The Death of an Australian

 

The death of Phillip Hughes has found a decent nerve in this nation. It has hit and moved Australians where they live. He was a fresh faced kid from the sticks with the eye of a native, a technique that got up the nose of the Establishment, and loads of what sportsmen treasure – drive and guts. One tick of the meter on technique, and he might have been up there with the Babe; another tick of the meter on Monday, and he would still be with us.

But none of us can work that meter. That is part of the deal that sees us here. The savage end, in front of his mum, came not from some flaw in the hero, as in a tragedy of Shakespeare, but with a cosmic glitch straight out of the more stern and ancient Homer.

Phillip Hughes was just coming into his flowering time as an Australian cricketer. His loss hurts babyboomers so much that grown men are crying with no shame.
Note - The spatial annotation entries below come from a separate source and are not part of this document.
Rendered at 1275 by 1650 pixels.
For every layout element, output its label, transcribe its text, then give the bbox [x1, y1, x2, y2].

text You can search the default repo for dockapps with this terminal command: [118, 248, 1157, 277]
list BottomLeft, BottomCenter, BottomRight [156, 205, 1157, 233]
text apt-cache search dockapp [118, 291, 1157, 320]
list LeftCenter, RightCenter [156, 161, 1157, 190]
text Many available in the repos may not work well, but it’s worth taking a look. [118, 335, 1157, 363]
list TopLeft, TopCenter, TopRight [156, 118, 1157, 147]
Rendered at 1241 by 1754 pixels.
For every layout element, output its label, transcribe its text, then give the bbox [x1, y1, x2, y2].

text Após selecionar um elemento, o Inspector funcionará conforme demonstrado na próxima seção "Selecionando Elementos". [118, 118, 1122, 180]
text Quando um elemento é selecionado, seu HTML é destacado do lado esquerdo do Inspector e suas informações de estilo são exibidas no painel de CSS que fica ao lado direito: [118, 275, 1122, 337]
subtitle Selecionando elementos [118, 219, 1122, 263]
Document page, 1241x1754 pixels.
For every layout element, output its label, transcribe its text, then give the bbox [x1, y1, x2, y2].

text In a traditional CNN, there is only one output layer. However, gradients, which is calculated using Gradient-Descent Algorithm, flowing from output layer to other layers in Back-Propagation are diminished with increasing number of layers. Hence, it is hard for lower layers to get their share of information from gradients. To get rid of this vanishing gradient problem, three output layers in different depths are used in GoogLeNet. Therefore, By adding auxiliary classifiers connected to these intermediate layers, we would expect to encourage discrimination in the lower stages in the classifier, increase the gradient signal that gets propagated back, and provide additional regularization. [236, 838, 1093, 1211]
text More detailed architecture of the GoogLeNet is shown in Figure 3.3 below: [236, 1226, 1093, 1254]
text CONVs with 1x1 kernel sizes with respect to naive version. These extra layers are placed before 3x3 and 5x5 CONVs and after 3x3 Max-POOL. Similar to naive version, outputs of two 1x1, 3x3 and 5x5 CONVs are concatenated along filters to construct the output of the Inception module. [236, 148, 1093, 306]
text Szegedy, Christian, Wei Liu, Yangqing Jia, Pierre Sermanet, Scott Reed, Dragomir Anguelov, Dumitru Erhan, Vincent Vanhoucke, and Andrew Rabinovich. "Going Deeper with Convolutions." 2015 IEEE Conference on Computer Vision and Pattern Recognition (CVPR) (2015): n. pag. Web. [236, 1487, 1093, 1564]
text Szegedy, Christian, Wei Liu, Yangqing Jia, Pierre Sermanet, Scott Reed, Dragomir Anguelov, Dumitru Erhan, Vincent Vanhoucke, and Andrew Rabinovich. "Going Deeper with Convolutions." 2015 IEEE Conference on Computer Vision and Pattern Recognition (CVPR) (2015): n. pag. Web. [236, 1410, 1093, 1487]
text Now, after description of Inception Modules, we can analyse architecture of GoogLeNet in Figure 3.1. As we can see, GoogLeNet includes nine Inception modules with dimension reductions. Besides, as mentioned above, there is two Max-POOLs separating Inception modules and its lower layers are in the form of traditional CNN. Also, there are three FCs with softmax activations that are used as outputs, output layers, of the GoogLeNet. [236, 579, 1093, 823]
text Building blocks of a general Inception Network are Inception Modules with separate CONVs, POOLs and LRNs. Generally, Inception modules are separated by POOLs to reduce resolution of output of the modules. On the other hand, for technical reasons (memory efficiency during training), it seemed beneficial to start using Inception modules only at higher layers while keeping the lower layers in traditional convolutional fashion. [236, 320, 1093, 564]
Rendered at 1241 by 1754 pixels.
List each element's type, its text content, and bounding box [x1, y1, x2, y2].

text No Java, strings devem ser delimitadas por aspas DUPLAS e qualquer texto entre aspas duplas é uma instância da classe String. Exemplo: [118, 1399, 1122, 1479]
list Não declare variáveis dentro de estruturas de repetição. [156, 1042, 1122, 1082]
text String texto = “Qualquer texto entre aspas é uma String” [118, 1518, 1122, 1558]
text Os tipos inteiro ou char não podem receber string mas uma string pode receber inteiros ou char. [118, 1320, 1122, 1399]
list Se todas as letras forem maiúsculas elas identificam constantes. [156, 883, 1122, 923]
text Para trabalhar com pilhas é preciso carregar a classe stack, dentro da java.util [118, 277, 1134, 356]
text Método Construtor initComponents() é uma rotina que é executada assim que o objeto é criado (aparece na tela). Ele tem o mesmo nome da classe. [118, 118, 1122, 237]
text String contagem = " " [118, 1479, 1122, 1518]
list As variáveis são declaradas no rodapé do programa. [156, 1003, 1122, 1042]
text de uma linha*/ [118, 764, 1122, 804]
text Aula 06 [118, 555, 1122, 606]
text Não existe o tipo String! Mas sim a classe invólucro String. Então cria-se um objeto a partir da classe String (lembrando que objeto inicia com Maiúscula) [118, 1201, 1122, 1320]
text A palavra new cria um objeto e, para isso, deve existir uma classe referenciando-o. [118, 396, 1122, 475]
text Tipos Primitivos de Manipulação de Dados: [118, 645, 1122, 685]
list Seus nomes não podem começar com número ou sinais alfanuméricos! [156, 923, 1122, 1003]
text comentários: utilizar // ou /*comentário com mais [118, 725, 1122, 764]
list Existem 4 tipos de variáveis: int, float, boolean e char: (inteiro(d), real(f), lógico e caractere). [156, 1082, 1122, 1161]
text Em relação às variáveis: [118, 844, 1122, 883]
This kid was a throwback to a different age, one that we oldies cannot help but see as golden. It was a time when sport was sport, and we were spoiled for kids from the bush busting to take on the world. Ken Rosewall, Richie Benaud, Rod Laver, and Peter Thompson made us glad to be what we were. All that has gone, and Phillip Hughes has now gone too.

It was unnervingly hard to watch a distraught Australian Captain thank the country from the Hughes family; it was uplifting to hear the Australian team doctor tell us plainly that Phillip had been like a little brother to the Captain, and that he did not know how the family would have held up without the help of the Captain. We saw some goodness there.

God knows that this place can let you down, but God also knows that I would not want to live or die anywhere else. Australia can at least throw up a gem like Phillip Hughes. We mourn his leaving us because part of us went with him. Phillip Hughes felt what it meant to be an Australian, and he leaves us better than he found us.